Benjamin and I have eaten all of the first batch ourselves. I mixed it with garlic and herbs from the garden and we have eaten it on crackers as snacks. The second batch will be used for an absolutely sinful Italian Creme cake in lieu of the cream cheese in the frosting. (I might even post the recipe–one of my favorites.)
Home made neufchatel cheese
Who knew cheese making could be so easy?!? So far, at least, it seems to consist largely of having the right ingredients (starter, good milk or cream and various other things such as rennet), a REALLY clean kitchen and utensils (not a problem, as my mother-in-law has a favorite “out, out damn spot” joke about me) and waiting around, at which I happen to excel.
I bought the ingredients for creme fraiche today.
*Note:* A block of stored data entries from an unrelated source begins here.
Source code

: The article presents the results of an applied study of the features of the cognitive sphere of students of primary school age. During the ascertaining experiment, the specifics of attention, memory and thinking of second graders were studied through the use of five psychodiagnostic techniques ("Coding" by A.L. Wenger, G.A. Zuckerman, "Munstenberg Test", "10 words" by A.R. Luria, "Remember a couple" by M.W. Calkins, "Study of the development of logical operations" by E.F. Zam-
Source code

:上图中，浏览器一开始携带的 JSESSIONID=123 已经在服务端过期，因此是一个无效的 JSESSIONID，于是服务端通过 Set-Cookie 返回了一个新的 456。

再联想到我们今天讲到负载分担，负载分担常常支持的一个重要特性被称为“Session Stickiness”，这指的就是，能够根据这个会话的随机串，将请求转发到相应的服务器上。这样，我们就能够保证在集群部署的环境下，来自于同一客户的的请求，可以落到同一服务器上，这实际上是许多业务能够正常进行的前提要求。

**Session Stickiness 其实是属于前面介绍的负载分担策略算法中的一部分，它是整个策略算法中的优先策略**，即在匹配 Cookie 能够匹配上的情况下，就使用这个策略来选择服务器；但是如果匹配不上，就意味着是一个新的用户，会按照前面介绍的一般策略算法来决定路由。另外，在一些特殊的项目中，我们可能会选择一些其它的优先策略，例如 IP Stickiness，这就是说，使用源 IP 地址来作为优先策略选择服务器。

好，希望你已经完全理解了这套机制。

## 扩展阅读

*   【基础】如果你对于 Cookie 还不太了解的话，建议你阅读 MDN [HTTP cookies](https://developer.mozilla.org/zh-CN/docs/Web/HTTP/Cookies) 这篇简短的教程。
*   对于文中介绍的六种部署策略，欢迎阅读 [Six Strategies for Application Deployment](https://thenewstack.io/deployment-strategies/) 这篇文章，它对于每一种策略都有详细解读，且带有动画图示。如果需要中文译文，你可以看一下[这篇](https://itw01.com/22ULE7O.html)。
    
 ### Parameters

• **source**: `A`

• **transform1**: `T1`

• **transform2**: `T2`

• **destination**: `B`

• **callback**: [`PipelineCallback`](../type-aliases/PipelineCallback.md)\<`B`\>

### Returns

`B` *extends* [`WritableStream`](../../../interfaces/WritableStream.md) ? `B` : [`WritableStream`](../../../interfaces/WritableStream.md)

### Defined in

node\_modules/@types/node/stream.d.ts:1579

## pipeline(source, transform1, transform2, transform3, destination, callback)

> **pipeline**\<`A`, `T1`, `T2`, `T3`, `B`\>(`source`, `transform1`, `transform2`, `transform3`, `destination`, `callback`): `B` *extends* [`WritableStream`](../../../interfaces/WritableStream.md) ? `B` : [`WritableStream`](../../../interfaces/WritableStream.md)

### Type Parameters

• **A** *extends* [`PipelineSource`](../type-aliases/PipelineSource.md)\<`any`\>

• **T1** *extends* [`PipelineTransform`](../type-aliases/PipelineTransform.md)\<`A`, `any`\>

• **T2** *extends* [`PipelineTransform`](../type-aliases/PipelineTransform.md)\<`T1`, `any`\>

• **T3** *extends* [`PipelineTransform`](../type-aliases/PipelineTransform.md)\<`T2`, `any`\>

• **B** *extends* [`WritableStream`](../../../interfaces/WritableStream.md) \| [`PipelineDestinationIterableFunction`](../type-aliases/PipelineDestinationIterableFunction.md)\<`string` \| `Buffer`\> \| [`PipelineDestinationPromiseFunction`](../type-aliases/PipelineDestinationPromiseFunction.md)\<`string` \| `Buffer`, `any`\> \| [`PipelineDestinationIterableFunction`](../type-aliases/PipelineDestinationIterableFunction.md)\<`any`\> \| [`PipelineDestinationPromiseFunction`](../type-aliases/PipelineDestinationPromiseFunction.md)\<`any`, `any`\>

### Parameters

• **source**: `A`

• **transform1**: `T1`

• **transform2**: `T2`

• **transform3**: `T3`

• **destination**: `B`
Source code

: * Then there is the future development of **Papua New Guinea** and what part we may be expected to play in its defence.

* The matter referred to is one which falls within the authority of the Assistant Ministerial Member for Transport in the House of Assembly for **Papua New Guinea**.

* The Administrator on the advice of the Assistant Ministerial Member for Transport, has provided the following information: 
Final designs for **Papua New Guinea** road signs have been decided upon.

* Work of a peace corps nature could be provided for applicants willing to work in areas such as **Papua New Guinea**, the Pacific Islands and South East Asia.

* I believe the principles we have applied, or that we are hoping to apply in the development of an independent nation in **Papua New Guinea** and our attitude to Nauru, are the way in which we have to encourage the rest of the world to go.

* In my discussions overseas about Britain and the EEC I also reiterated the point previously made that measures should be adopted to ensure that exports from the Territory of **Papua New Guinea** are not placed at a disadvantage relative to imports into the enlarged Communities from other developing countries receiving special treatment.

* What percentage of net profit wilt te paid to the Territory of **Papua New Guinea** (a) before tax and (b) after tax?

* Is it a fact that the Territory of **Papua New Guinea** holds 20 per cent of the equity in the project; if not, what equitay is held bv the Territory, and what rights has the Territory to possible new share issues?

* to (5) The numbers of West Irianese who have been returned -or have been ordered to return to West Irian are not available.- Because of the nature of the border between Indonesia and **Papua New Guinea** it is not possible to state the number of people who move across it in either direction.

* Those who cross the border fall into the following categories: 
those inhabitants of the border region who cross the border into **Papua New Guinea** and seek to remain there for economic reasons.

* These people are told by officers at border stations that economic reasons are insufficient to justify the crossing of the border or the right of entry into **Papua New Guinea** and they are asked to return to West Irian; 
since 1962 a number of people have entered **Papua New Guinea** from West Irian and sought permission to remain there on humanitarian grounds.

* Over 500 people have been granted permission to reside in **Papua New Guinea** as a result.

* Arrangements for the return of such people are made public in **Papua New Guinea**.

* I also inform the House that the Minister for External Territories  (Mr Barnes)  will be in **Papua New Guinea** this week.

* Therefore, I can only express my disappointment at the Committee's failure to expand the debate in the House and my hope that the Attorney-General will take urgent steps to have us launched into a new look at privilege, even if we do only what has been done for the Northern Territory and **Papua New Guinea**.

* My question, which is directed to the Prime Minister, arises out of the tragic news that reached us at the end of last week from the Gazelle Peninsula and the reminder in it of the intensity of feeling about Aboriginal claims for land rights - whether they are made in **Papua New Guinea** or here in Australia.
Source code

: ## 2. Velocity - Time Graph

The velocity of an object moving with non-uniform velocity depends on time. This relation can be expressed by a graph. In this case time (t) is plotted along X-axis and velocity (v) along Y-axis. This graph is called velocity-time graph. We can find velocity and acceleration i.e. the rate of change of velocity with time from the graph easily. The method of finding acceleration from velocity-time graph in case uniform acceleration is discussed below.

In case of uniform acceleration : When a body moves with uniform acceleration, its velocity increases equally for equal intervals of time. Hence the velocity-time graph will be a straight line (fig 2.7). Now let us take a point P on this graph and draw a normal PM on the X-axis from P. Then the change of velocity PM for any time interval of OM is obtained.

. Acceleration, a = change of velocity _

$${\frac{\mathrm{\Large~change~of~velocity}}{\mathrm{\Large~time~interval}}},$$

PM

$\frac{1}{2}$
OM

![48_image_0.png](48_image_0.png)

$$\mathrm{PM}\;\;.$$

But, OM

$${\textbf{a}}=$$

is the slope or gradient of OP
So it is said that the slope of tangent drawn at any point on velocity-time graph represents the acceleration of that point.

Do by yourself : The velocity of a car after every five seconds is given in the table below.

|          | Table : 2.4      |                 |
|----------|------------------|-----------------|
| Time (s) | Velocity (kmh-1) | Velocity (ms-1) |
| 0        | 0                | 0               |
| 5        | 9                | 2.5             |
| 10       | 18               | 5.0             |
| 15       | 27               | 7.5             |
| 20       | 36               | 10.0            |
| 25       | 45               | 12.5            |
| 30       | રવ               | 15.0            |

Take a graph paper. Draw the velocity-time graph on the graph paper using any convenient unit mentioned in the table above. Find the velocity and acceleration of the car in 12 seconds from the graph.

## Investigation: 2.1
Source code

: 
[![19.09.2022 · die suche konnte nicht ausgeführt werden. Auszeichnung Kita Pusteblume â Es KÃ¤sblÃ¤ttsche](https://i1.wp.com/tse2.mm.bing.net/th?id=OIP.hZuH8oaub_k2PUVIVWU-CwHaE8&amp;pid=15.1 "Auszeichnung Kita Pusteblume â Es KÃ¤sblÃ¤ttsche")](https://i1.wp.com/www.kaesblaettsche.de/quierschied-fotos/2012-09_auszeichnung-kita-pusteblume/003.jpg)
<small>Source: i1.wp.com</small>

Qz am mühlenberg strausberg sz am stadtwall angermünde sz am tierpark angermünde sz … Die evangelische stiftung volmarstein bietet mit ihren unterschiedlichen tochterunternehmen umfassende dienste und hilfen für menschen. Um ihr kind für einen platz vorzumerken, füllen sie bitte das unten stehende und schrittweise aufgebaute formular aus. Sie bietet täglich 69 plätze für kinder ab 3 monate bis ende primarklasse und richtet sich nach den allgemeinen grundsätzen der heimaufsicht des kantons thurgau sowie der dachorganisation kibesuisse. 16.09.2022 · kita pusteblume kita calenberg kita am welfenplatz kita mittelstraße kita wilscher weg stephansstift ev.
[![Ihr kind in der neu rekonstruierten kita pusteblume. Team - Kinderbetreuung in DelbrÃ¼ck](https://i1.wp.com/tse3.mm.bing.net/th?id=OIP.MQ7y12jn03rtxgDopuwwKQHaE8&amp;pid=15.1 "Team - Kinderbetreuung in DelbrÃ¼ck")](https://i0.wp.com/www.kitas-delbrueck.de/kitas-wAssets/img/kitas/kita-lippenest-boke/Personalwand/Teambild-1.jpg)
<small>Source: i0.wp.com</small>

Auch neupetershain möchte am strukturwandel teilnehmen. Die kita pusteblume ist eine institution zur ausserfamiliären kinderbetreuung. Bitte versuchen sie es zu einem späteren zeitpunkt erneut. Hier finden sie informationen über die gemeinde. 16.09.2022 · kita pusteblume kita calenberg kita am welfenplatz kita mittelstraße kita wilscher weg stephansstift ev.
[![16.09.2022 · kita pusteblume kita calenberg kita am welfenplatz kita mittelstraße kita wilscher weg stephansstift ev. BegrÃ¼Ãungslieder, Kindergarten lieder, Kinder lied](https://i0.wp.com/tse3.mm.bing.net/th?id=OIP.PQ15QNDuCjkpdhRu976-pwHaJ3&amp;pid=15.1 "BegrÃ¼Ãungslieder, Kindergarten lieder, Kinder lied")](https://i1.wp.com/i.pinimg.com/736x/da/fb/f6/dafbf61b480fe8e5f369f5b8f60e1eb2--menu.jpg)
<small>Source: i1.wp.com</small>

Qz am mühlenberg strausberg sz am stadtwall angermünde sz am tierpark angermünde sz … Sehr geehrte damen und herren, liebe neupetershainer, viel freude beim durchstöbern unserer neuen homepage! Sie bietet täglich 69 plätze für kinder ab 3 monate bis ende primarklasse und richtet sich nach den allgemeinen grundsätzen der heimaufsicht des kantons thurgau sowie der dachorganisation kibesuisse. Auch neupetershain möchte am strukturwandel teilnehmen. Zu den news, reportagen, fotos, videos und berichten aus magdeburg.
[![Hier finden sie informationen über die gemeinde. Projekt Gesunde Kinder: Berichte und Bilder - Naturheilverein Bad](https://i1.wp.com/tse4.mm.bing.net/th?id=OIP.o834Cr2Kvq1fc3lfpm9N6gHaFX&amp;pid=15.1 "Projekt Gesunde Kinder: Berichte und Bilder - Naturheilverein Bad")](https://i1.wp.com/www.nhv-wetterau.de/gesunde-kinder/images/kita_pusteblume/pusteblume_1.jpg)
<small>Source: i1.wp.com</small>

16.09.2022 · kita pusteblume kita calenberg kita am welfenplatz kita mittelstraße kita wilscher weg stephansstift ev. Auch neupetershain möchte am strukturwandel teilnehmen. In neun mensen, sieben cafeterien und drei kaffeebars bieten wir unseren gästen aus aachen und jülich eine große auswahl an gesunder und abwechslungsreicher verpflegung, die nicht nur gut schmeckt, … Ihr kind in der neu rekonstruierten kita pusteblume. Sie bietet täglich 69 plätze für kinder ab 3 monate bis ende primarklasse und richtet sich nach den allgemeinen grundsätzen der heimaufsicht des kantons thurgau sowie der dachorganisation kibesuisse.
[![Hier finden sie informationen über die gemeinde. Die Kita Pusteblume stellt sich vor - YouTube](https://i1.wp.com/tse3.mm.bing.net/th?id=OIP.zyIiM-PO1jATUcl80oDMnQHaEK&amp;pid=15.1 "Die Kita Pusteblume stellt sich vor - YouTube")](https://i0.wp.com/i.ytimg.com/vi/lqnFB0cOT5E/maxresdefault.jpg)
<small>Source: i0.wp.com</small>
I am also ordering more supplies from the New England Cheese Making Supply Company to make mozzarella and ricotta.
Embarrassment of riches–farm girl style
Next, I was faced with an embarrassment of riches–a whole bunch of cucumbers. I considered (briefly) giving some away, since our little family of three couldn’t possibly eat them all since there are even more on the way. So I pulled out my latest book purchases from Barnes and Noble and found a new bread and butter pickle recipe. (I plan to post a review of book soon.)
I have made bread and butter pickles a couple of times before. The first time, I was in my twenties and was living in an un-air conditioned house in Norfolk, Virginia. I was DYING with the heat in the kitchen from the huge canning kettle and the gas stove. When I had finished, I had about 20 jars of pickles that I had originally planned to give as gifts and share.
Hah! After all the work of planting, growing and pickling, I DID NOT SHARE A SINGLE JAR. I ate them all myself!
Well, this time wasn’t so bad.
Cucumbers and onions in pickling brine
I had the advantage of air conditioning and a mandolin grater this time that made the preparations so much more convenient and comfortable. In the end, I had about 10 jars of pickles. Will I share? Maybe. Just just a little. Even with a handy dandy Japanese mandolin grater and air conditioning, it’s still a lot of work!
Bread and butter pickles
Finally, just to top off my farm girl report…
I was watering in the garden yesterday and what did I find? MY FIRST TOMATO OF THE SEASON!!!!
I have been a very avid fan of heirloom tomatoes. But this year I planted a couple of varieties of hybrid tomatoes, including Better Boy and Early Girl. And waddaya know? The Early Girl produced the first tomato.
First tomato of the season, 2007
She’s not really all that impressive. Harry tried to put her in the salad last night and I objected STRENUOUSLY. Really, it would have gotten lost. I will eat her tomorrow from my hand with only a little salt for dressing.